# APS filters booster + Eheim tubing?



## TBRO (23 Sep 2018)

Hi All, 

I’ve just bought an APS filter booster to use as a CO2 reactor on my outflow pipe. I have an Eheim Ecco Pro with 12/16 mm tubing. Can anyone advise on  tubing connections to Mate the two? 

The APS Hose barbs are a lot bigger, internal diameter approx 17 mm. 


Sent from my iPhone using Tapatalk


----------



## Millns84 (23 Sep 2018)

Don't the connectors unscrew to reveal smaller connectors?


----------



## Zeus. (23 Sep 2018)

Millns84 said:


> Don't the connectors unscrew to reveal smaller connectors?



Yes they do  the APS EF1 and EF2 both use the same connectors, I have both filters and have swapped the connectors over when doing some modding.


----------



## TBRO (30 Sep 2018)

Thanks guys, cool that they come with those screw off adaptations! I would have never found them. 

Managed to cobble together connecting parts. 16/22 tubing seems to fit the APS well, so Eheim rescuers can be used to get it to mate with 12/16 tubes. Bit awkward but works. 

Flow seriously down, perhaps I used too many bio balls (2/3 rds full)? Still bubbles go in but no visible bubbles come out and it’s silent, so seems to work so far....

I really don’t like how soft the clear silicone tubing is, the lock nuts don’t tighten onto them like they do on the green Ehime tubes, anyone recommend  harder 12/16 tubing? (Got mine from Aquarium Gardens). 











Sent from my iPhone using Tapatalk


----------



## Zeus. (30 Sep 2018)

I May be wrong but from the pics you seem to have filter output going to the Pro Flora difusor then to the bottom of the APS EF2  works better when feed goes to the top when using the APS EF2 as CO2 reactor




Easy to get it wrong, think it should help get better sweeping bends too if I am correct as yours do appear a little tight.

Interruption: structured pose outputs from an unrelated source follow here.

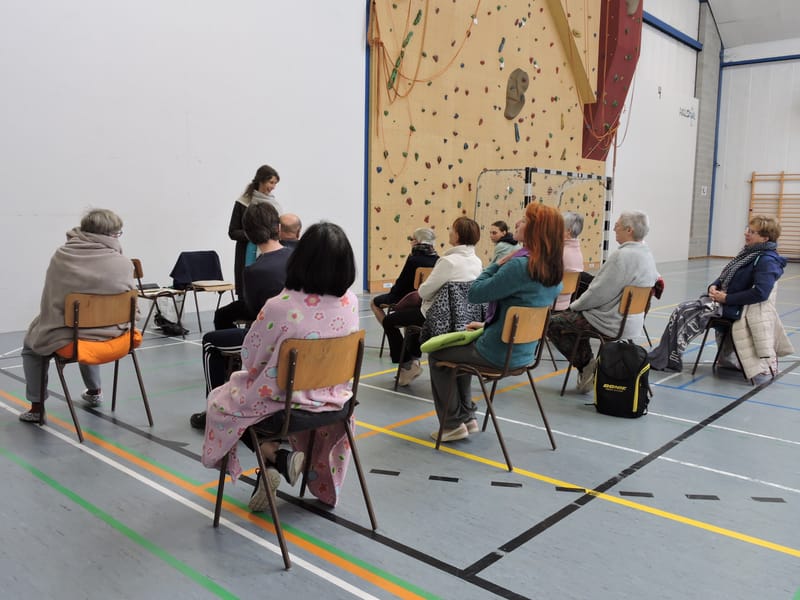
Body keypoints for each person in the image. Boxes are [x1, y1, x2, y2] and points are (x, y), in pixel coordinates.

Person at [202, 221, 360, 510]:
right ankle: (280, 459)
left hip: (286, 404)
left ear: (299, 259)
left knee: (219, 403)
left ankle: (273, 456)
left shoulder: (281, 305)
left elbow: (251, 356)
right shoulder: (350, 302)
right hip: (335, 400)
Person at [427, 203, 564, 442]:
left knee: (439, 354)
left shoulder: (520, 265)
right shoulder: (553, 270)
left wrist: (496, 264)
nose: (518, 223)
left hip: (498, 352)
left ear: (535, 230)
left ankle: (451, 424)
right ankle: (467, 418)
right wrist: (487, 326)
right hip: (524, 351)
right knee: (459, 350)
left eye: (524, 220)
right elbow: (524, 308)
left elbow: (476, 293)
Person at [19, 209, 136, 423]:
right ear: (110, 235)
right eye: (117, 234)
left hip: (73, 338)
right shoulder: (124, 263)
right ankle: (95, 391)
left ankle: (36, 407)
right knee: (88, 327)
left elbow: (50, 302)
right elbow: (133, 306)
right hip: (117, 338)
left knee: (32, 345)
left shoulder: (63, 257)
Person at [190, 202, 293, 430]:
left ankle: (214, 405)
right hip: (298, 338)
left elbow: (256, 315)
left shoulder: (254, 271)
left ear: (248, 234)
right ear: (277, 227)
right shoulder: (297, 259)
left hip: (271, 342)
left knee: (210, 342)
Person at [648, 215, 789, 373]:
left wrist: (727, 298)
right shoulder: (748, 253)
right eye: (747, 229)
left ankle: (669, 359)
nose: (746, 233)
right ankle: (665, 356)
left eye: (752, 231)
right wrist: (714, 286)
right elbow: (726, 276)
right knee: (681, 309)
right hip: (725, 302)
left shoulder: (767, 260)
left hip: (735, 309)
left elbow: (761, 293)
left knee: (684, 312)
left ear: (764, 238)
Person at [547, 210, 659, 393]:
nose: (614, 227)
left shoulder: (621, 256)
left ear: (629, 230)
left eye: (618, 225)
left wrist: (574, 307)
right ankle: (588, 364)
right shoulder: (647, 255)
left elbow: (597, 293)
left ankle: (586, 365)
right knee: (572, 319)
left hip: (610, 322)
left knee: (554, 323)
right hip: (632, 321)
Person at [383, 217, 482, 386]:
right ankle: (413, 361)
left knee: (389, 320)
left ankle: (407, 364)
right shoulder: (477, 261)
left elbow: (423, 291)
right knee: (413, 321)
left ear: (458, 235)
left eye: (452, 228)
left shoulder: (448, 261)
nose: (449, 231)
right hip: (464, 318)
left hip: (440, 317)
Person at [369, 227, 438, 326]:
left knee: (374, 303)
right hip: (425, 300)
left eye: (411, 239)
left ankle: (390, 329)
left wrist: (392, 293)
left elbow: (401, 284)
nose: (410, 242)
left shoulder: (413, 259)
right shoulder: (438, 260)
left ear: (417, 241)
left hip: (405, 297)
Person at [229, 165, 281, 296]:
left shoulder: (274, 204)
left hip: (269, 252)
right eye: (271, 182)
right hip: (246, 252)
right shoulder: (243, 203)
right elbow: (233, 231)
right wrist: (255, 234)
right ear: (261, 181)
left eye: (275, 183)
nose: (273, 186)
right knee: (247, 292)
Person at [554, 211, 585, 310]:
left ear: (568, 231)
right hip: (567, 302)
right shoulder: (577, 252)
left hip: (551, 303)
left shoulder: (560, 253)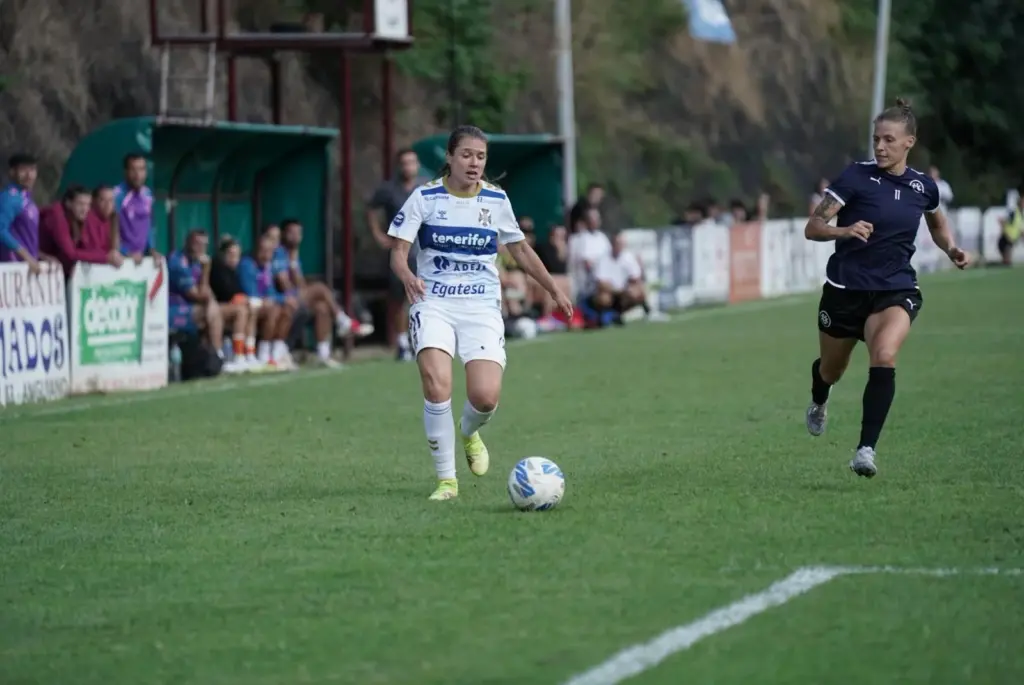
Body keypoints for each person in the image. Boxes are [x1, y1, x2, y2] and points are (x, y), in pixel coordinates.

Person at [387, 125, 573, 501]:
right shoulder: (425, 197)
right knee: (437, 383)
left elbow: (519, 251)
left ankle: (469, 431)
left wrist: (553, 287)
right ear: (450, 158)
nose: (474, 163)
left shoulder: (495, 200)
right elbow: (397, 250)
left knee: (485, 396)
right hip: (433, 302)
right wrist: (407, 274)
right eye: (467, 155)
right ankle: (447, 481)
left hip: (481, 306)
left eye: (481, 156)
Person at [803, 97, 969, 478]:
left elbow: (937, 223)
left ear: (909, 142)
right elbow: (813, 227)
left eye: (889, 140)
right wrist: (844, 230)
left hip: (894, 288)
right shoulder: (855, 177)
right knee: (831, 370)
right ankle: (819, 399)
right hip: (845, 289)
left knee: (884, 356)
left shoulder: (923, 186)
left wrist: (951, 249)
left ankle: (865, 450)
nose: (880, 146)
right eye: (876, 139)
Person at [276, 218, 371, 368]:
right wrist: (299, 290)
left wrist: (294, 264)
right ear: (283, 234)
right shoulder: (279, 252)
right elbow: (286, 286)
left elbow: (300, 284)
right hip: (283, 300)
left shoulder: (293, 255)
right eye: (291, 233)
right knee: (320, 288)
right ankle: (343, 320)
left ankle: (323, 353)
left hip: (296, 298)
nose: (296, 236)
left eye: (298, 233)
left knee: (322, 307)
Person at [367, 148, 431, 361]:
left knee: (423, 297)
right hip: (400, 250)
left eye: (412, 162)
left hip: (423, 250)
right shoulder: (389, 190)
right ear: (399, 166)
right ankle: (402, 343)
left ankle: (423, 341)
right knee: (399, 298)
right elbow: (371, 209)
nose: (408, 167)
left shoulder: (426, 186)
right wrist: (378, 235)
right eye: (404, 163)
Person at [167, 229, 247, 374]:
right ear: (188, 243)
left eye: (204, 245)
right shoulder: (178, 262)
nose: (201, 249)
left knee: (239, 310)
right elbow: (198, 296)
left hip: (198, 308)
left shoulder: (197, 262)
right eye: (197, 244)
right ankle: (217, 356)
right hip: (175, 310)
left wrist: (210, 300)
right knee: (212, 311)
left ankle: (239, 357)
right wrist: (206, 270)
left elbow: (207, 294)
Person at [38, 185, 122, 278]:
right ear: (68, 203)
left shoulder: (79, 218)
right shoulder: (57, 216)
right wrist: (106, 258)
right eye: (80, 204)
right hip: (31, 263)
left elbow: (87, 249)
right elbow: (71, 254)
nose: (85, 209)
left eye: (88, 205)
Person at [240, 234, 295, 370]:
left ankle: (276, 352)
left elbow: (270, 293)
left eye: (270, 252)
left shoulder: (267, 267)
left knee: (287, 308)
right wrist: (275, 300)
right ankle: (263, 353)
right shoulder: (247, 265)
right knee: (274, 309)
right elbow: (251, 293)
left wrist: (284, 299)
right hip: (249, 304)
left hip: (265, 304)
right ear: (256, 250)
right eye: (263, 251)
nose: (266, 255)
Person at [210, 236, 257, 368]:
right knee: (241, 310)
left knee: (251, 308)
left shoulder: (234, 271)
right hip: (216, 307)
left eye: (237, 255)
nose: (234, 258)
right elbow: (225, 293)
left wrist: (244, 299)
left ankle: (250, 353)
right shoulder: (217, 268)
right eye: (231, 254)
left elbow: (238, 292)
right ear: (222, 254)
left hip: (229, 306)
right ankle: (238, 355)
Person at [114, 153, 162, 266]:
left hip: (143, 259)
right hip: (122, 260)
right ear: (125, 172)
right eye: (133, 170)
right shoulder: (117, 195)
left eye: (141, 169)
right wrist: (126, 252)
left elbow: (149, 225)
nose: (137, 175)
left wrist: (152, 249)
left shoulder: (148, 194)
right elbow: (111, 229)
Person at [0, 153, 42, 273]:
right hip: (12, 270)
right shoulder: (10, 197)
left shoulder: (26, 198)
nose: (29, 175)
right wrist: (26, 256)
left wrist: (41, 256)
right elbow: (1, 230)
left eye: (32, 170)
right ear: (12, 172)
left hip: (26, 269)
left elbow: (25, 237)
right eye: (23, 170)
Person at [996, 192, 1022, 266]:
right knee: (1007, 261)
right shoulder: (1013, 213)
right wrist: (1007, 234)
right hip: (1006, 239)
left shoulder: (1020, 214)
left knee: (1007, 262)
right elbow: (1003, 222)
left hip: (1011, 240)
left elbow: (1019, 228)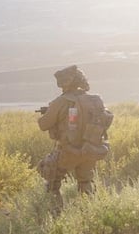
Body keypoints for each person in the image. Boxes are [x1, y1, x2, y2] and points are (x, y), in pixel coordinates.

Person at [37, 65, 102, 211]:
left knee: (50, 176)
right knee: (86, 181)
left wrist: (50, 112)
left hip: (69, 150)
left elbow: (43, 124)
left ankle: (56, 215)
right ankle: (90, 213)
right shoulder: (95, 100)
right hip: (91, 150)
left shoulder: (61, 101)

Got my Braided tubing form Aquarium Plumbing which doesnt kink easy but they dont do 12/16 but quite a few sellers on Ebay


----------



## TBRO (1 Oct 2018)

Thanks Zeus, had a play with the pipes and flow a bit better, also removed more bio balls. 

As per the directions, just seemed less likely to form an air (read C02) lock. As excess gas could escape out the top. 

See how it goes...


Sent from my iPhone using Tapatalk


----------